Career path

Analytics Engineer

An analytics engineer sits between data engineering and analysis — they take raw, messy source data and turn it into clean, well-tested, documented models that analysts can trust. It's a relatively new role born from the modern data stack, and a strong fit for analysts who enjoy the engineering side.

What the job actually is

You own the transformation layer: the curated tables that sit between raw ingestion and the dashboards. Working mostly in SQL with tools like dbt, you write modular, version-controlled models, add tests so bad data is caught early, and document everything so the warehouse is understandable. You bring software-engineering discipline — testing, code review, CI — to analytics.

A typical day

Building and refactoring data models, writing tests and documentation, reviewing teammates' pull requests, and untangling why a metric drifted. You're less in meetings than an analyst and more in the codebase, but you still talk to stakeholders to understand what the models need to support.

Skills that matter

  • Advanced SQL — the language of the whole job.
  • dbt or an equivalent transformation framework.
  • Software practices — version control, testing, code review, CI/CD.
  • Dimensional modelling — designing tables that are easy to query correctly.
  • Data warehousing — how engines like Snowflake or BigQuery behave.

How to switch in

The two common origins are a data analyst who wants more engineering rigour, or a software engineer drawn to data.
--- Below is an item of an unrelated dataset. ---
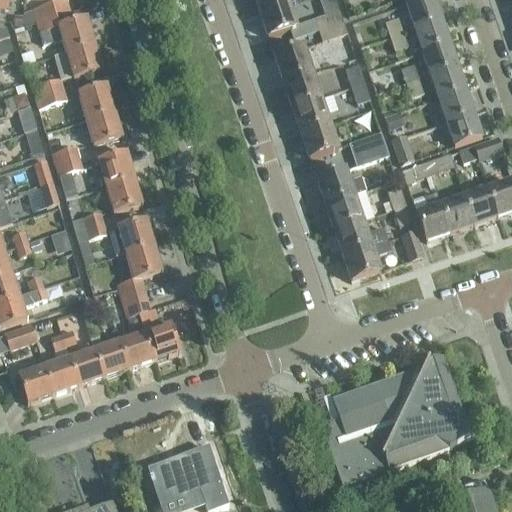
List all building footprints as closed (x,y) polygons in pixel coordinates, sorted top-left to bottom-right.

Analysts upskill on Git, testing, and modelling patterns; engineers learn dimensional modelling and the analytics workflow. A public dbt project on GitHub is a compelling portfolio piece.

Frequently asked questions

Analytics engineer vs data engineer — what's the difference?

Data engineers build the pipelines and infrastructure that move and store data. Analytics engineers focus on transforming that data into clean, business-ready models. The roles meet in the middle and titles vary between companies.